Difficult period, the market in January retraced from the highs of a decided 11%, after the end of the year had not been so excellent in terms of “Christmas rally”.
In these drawdown periods, in addition to cutting losses, accumulating on long-term portfolios, we must try to take home the profits where the market has overperformed.
In my case, oil gave me a + 100% price gain.
The instrument is an ETC which tracks the price of the CL futures! of which I have already written and it is the CRUD.
We are on almost 2-year highs, $ 86 per barrel, and US inventories are above expectations; In my opinion, there will be interventions at the international level to rebalance inflation which, in large part, is due precisely to the insane increase in raw materials.
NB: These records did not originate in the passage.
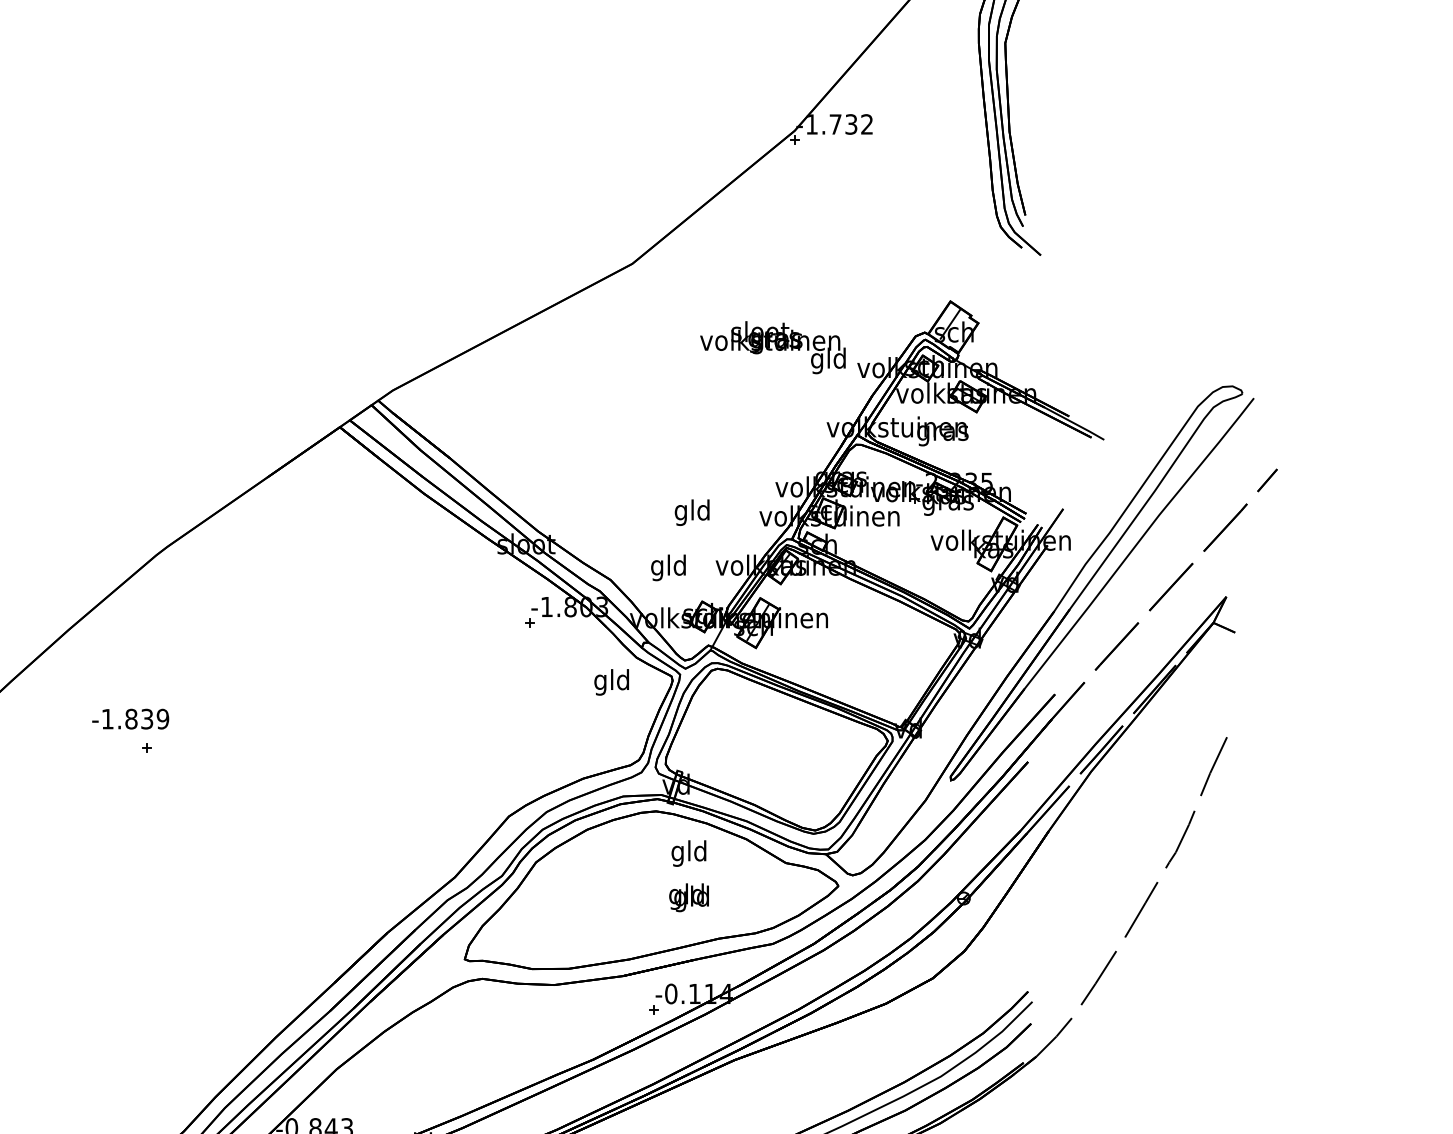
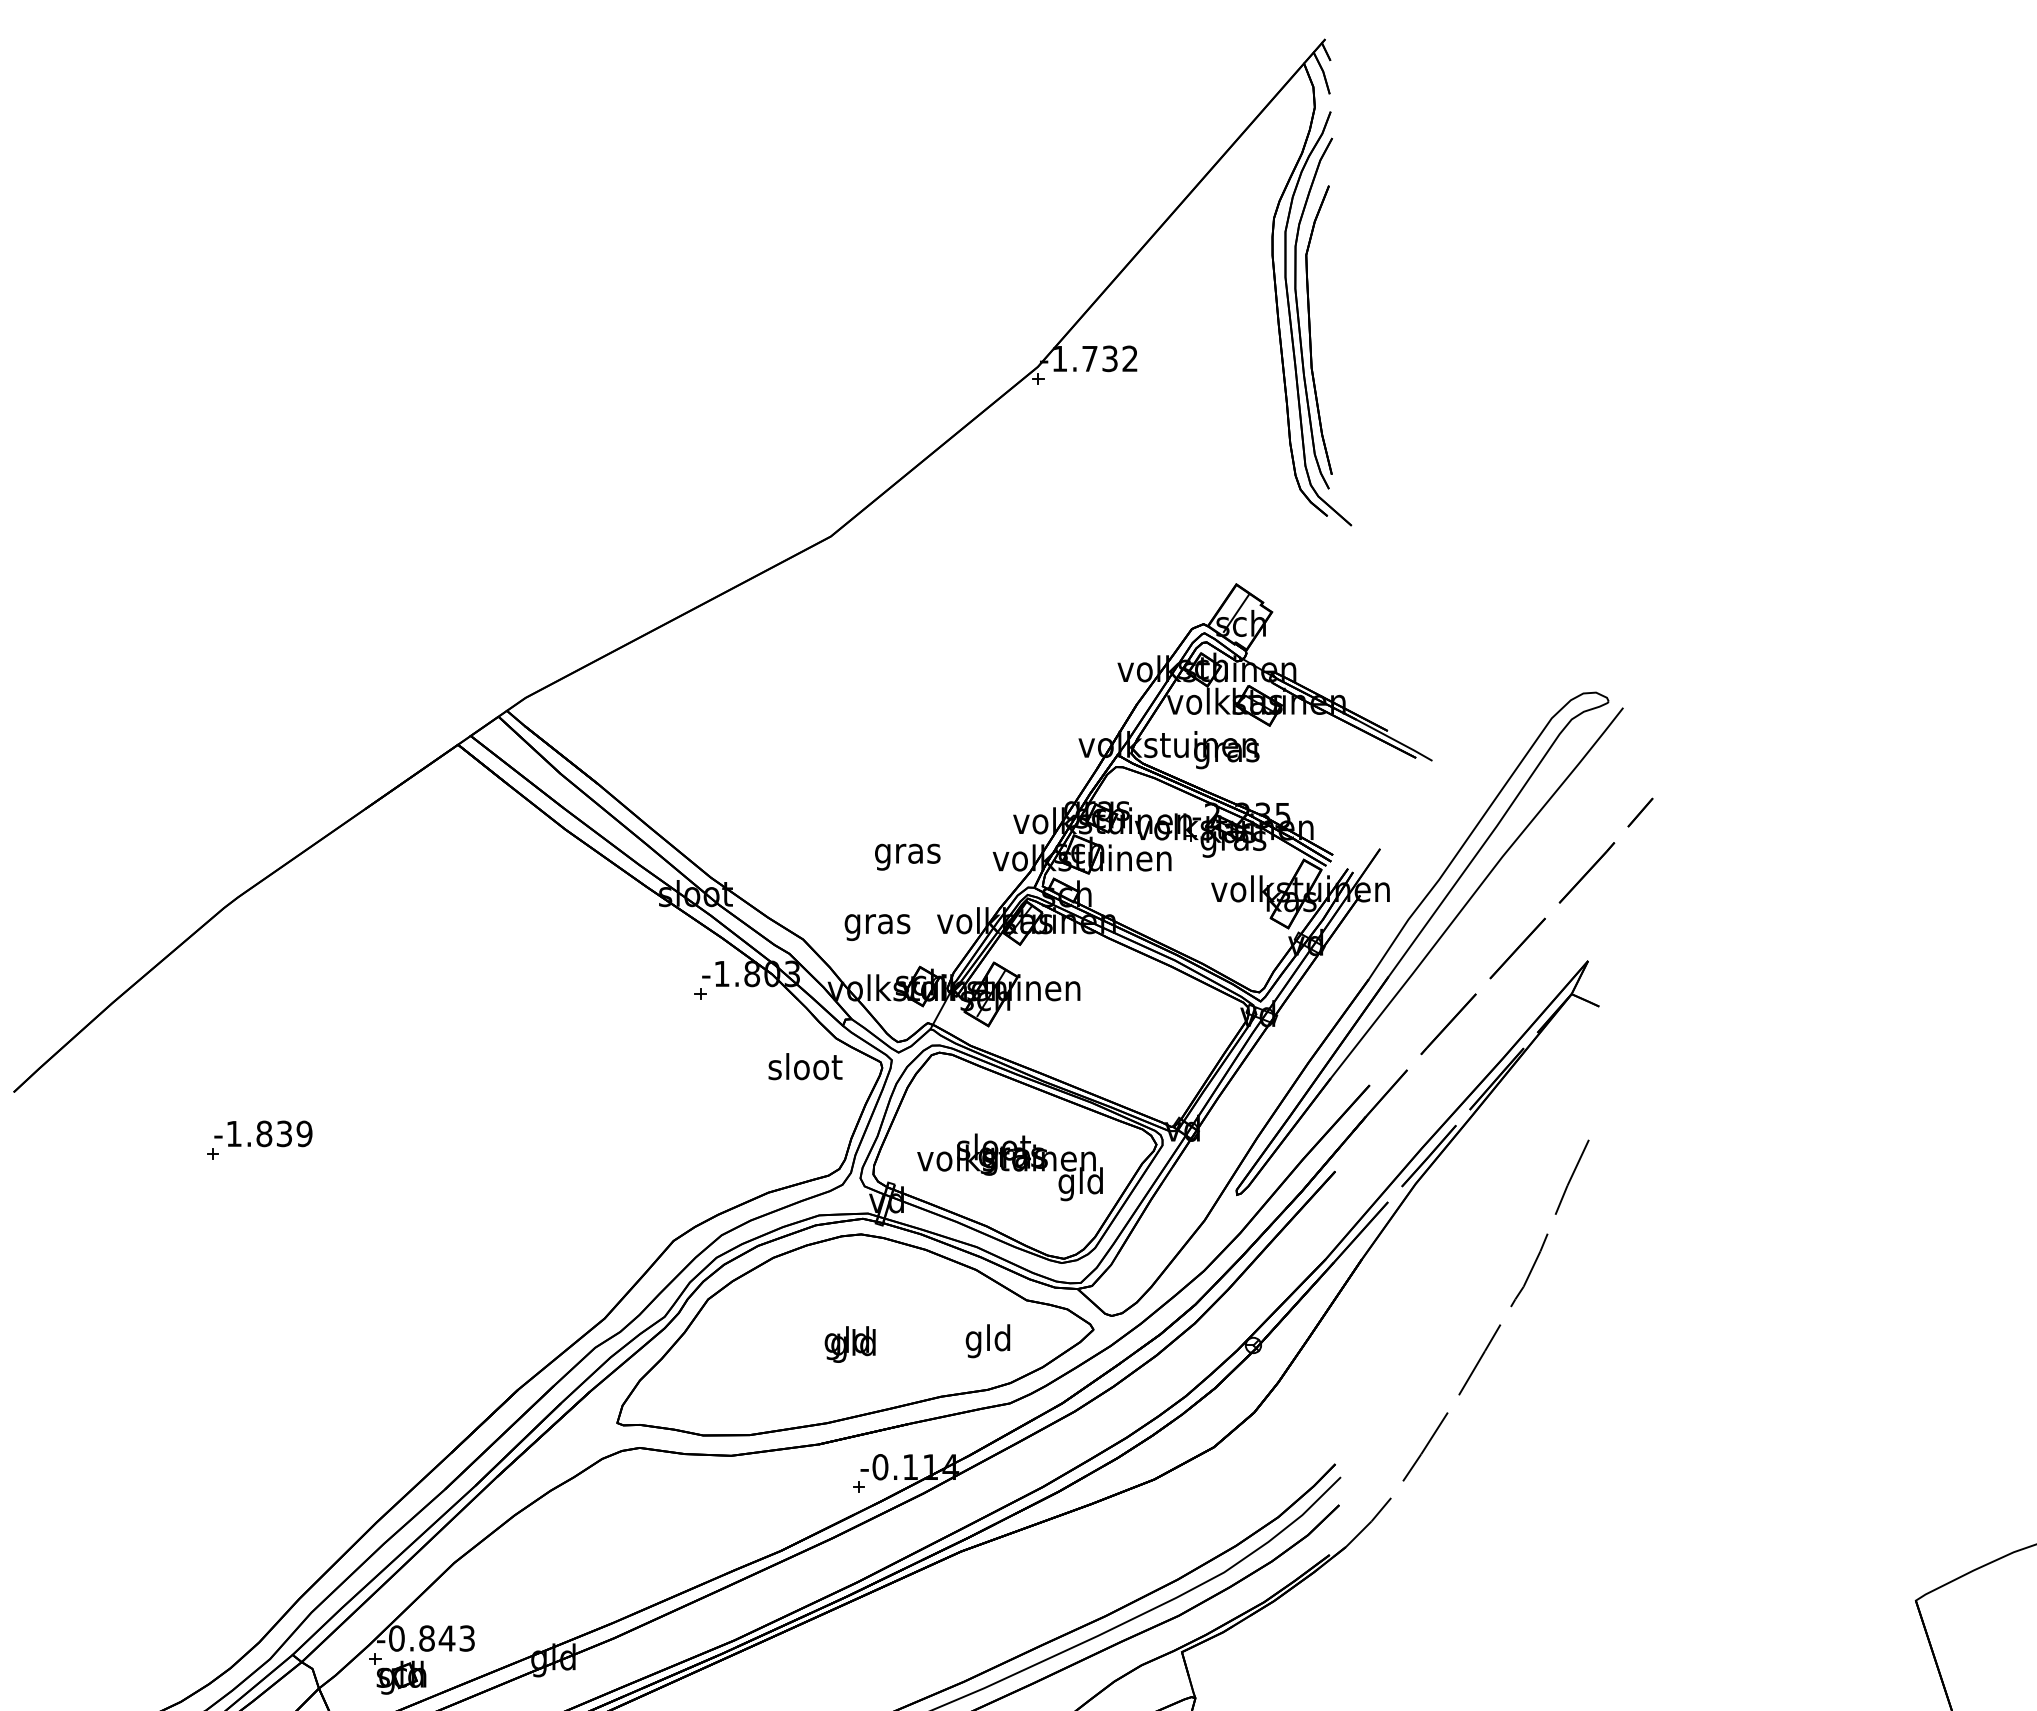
text: (772, 347) -> (1009, 1167), moved
text: (692, 512) -> (907, 853), gld -> gras
text: (668, 568) -> (877, 924), gld -> gras
text: (612, 681) -> (805, 1069), gld -> sloot
text: (130, 718) -> (263, 1133), moved
text: (688, 853) -> (987, 1341), moved
text: (688, 897) -> (849, 1344), moved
So I sold, with a 100% gain on my position, since I have a very low purchase price.
For all the reasons I have described and also due to the fact that the market is clearly discounting the news of interest rates, it is, therefore, possible a decrease even fractionated until March-April, so in my opinion, it is very important to have the liquidity to invest when there will be the recovery.
DISCLAIMER: I am not a financial advisor nor a CPA . These posts, videos, and any other contents are for educational and entertainment purposes only. Investing of any kind involves risk. While it is possible to minimize risk, your investments are solely your responsibility. It is imperative that you conduct your own research. I am merely sharing my opinion with no guarantee of gains or losses on investments.